• TASK DETAILS
Print the entries once more, unchanged.
══ EXCERPTED RECORDS ══
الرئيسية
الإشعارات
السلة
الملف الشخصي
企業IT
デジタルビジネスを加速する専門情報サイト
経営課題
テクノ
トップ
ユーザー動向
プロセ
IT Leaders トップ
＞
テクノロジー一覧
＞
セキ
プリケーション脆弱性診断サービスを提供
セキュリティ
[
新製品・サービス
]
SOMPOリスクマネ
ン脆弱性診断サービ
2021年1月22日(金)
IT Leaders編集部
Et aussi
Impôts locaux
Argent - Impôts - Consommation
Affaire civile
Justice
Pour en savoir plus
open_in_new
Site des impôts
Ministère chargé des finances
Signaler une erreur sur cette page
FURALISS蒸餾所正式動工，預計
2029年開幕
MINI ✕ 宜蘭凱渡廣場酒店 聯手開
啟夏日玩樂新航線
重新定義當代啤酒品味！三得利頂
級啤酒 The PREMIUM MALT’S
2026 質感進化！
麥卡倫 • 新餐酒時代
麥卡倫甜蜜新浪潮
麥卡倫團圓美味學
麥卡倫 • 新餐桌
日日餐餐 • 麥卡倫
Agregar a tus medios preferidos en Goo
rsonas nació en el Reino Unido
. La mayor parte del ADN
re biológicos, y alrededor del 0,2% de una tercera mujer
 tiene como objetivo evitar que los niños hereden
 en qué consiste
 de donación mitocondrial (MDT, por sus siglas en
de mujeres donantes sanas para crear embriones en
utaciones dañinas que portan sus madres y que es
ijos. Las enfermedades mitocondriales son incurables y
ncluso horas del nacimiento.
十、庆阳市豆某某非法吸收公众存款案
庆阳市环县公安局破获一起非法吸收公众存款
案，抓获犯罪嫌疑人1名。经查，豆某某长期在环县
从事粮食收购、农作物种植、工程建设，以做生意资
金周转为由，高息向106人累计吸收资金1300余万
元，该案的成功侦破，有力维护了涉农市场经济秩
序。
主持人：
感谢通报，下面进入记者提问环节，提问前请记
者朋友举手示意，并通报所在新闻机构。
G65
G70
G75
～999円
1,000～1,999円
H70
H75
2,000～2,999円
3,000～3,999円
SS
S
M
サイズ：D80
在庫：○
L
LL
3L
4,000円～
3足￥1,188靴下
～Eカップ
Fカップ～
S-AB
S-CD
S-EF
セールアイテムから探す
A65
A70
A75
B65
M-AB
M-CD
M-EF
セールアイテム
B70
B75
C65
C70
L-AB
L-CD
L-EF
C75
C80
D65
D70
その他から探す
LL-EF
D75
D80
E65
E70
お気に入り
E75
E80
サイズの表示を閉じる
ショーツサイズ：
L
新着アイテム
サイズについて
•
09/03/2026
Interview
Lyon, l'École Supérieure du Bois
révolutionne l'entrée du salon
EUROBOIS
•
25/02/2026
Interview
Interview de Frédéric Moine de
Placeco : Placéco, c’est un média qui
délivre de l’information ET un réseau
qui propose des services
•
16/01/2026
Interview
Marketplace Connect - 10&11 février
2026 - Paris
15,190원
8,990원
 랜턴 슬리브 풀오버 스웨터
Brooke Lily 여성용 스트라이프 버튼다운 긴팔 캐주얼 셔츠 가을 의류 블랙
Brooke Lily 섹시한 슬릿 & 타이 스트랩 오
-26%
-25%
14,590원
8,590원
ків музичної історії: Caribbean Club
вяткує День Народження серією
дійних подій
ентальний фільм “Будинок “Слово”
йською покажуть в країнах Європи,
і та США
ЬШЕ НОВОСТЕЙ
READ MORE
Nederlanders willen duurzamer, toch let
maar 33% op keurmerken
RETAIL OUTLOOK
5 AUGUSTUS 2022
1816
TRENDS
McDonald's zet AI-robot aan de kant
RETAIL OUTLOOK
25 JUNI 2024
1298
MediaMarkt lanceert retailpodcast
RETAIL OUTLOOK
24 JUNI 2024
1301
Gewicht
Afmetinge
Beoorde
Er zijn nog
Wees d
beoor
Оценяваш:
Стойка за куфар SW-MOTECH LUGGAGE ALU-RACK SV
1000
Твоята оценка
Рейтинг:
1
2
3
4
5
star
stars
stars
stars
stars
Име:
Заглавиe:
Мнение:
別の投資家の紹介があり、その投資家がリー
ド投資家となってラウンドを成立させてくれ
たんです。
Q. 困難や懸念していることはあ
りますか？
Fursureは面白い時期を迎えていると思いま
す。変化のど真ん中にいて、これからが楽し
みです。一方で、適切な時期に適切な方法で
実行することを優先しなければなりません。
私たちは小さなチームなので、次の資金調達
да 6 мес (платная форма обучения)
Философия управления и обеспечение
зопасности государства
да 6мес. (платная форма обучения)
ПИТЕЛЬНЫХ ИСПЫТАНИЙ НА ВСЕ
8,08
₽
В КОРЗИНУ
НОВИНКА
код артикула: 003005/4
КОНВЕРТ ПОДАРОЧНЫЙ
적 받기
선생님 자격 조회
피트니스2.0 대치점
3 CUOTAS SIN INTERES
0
═══
• RESULT
الرئيسية
الإشعارات
السلة
الملف الشخصي
企業IT
デジタルビジネスを加速する専門情報サイト
経営課題
テクノ
トップ
ユーザー動向
プロセ
IT Leaders トップ
＞
テクノロジー一覧
＞
セキ
プリケーション脆弱性診断サービスを提供
セキュリティ
[
新製品・サービス
]
SOMPOリスクマネ
ン脆弱性診断サービ
2021年1月22日(金)
IT Leaders編集部
Et aussi
Impôts locaux
Argent - Impôts - Consommation
Affaire civile
Justice
Pour en savoir plus
open_in_new
Site des impôts
Ministère chargé des finances
Signaler une erreur sur cette page
FURALISS蒸餾所正式動工，預計
2029年開幕
MINI ✕ 宜蘭凱渡廣場酒店 聯手開
啟夏日玩樂新航線
重新定義當代啤酒品味！三得利頂
級啤酒 The PREMIUM MALT’S
2026 質感進化！
麥卡倫 • 新餐酒時代
麥卡倫甜蜜新浪潮
麥卡倫團圓美味學
麥卡倫 • 新餐桌
日日餐餐 • 麥卡倫
Agregar a tus medios preferidos en Goo
rsonas nació en el Reino Unido
. La mayor parte del ADN
re biológicos, y alrededor del 0,2% de una tercera mujer
 tiene como objetivo evitar que los niños hereden
 en qué consiste
 de donación mitocondrial (MDT, por sus siglas en
de mujeres donantes sanas para crear embriones en
utaciones dañinas que portan sus madres y que es
ijos. Las enfermedades mitocondriales son incurables y
ncluso horas del nacimiento.
十、庆阳市豆某某非法吸收公众存款案
庆阳市环县公安局破获一起非法吸收公众存款
案，抓获犯罪嫌疑人1名。经查，豆某某长期在环县
从事粮食收购、农作物种植、工程建设，以做生意资
金周转为由，高息向106人累计吸收资金1300余万
元，该案的成功侦破，有力维护了涉农市场经济秩
序。
主持人：
感谢通报，下面进入记者提问环节，提问前请记
者朋友举手示意，并通报所在新闻机构。
G65
G70
G75
～999円
1,000～1,999円
H70
H75
2,000～2,999円
3,000～3,999円
SS
S
M
サイズ：D80
在庫：○
L
LL
3L
4,000円～
3足￥1,188靴下
～Eカップ
Fカップ～
S-AB
S-CD
S-EF
セールアイテムから探す
A65
A70
A75
B65
M-AB
M-CD
M-EF
セールアイテム
B70
B75
C65
C70
L-AB
L-CD
L-EF
C75
C80
D65
D70
その他から探す
LL-EF
D75
D80
E65
E70
お気に入り
E75
E80
サイズの表示を閉じる
ショーツサイズ：
L
新着アイテム
サイズについて
•
09/03/2026
Interview
Lyon, l'École Supérieure du Bois
révolutionne l'entrée du salon
EUROBOIS
•
25/02/2026
Interview
Interview de Frédéric Moine de
Placeco : Placéco, c’est un média qui
délivre de l’information ET un réseau
qui propose des services
•
16/01/2026
Interview
Marketplace Connect - 10&11 février
2026 - Paris
15,190원
8,990원
 랜턴 슬리브 풀오버 스웨터
Brooke Lily 여성용 스트라이프 버튼다운 긴팔 캐주얼 셔츠 가을 의류 블랙
Brooke Lily 섹시한 슬릿 & 타이 스트랩 오
-26%
-25%
14,590원
8,590원
ків музичної історії: Caribbean Club
вяткує День Народження серією
дійних подій
ентальний фільм “Будинок “Слово”
йською покажуть в країнах Європи,
і та США
ЬШЕ НОВОСТЕЙ
READ MORE
Nederlanders willen duurzamer, toch let
maar 33% op keurmerken
RETAIL OUTLOOK
5 AUGUSTUS 2022
1816
TRENDS
McDonald's zet AI-robot aan de kant
RETAIL OUTLOOK
25 JUNI 2024
1298
MediaMarkt lanceert retailpodcast
RETAIL OUTLOOK
24 JUNI 2024
1301
Gewicht
Afmetinge
Beoorde
Er zijn nog
Wees d
beoor
Оценяваш:
Стойка за куфар SW-MOTECH LUGGAGE ALU-RACK SV
1000
Твоята оценка
Рейтинг:
1
2
3
4
5
star
stars
stars
stars
stars
Име:
Заглавиe:
Мнение:
別の投資家の紹介があり、その投資家がリー
ド投資家となってラウンドを成立させてくれ
たんです。
Q. 困難や懸念していることはあ
りますか？
Fursureは面白い時期を迎えていると思いま
す。変化のど真ん中にいて、これからが楽し
みです。一方で、適切な時期に適切な方法で
実行することを優先しなければなりません。
私たちは小さなチームなので、次の資金調達
да 6 мес (платная форма обучения)
Философия управления и обеспечение
зопасности государства
да 6мес. (платная форма обучения)
ПИТЕЛЬНЫХ ИСПЫТАНИЙ НА ВСЕ
8,08
₽
В КОРЗИНУ
НОВИНКА
код артикула: 003005/4
КОНВЕРТ ПОДАРОЧНЫЙ
적 받기
선생님 자격 조회
피트니스2.0 대치점
3 CUOTAS SIN INTERES
0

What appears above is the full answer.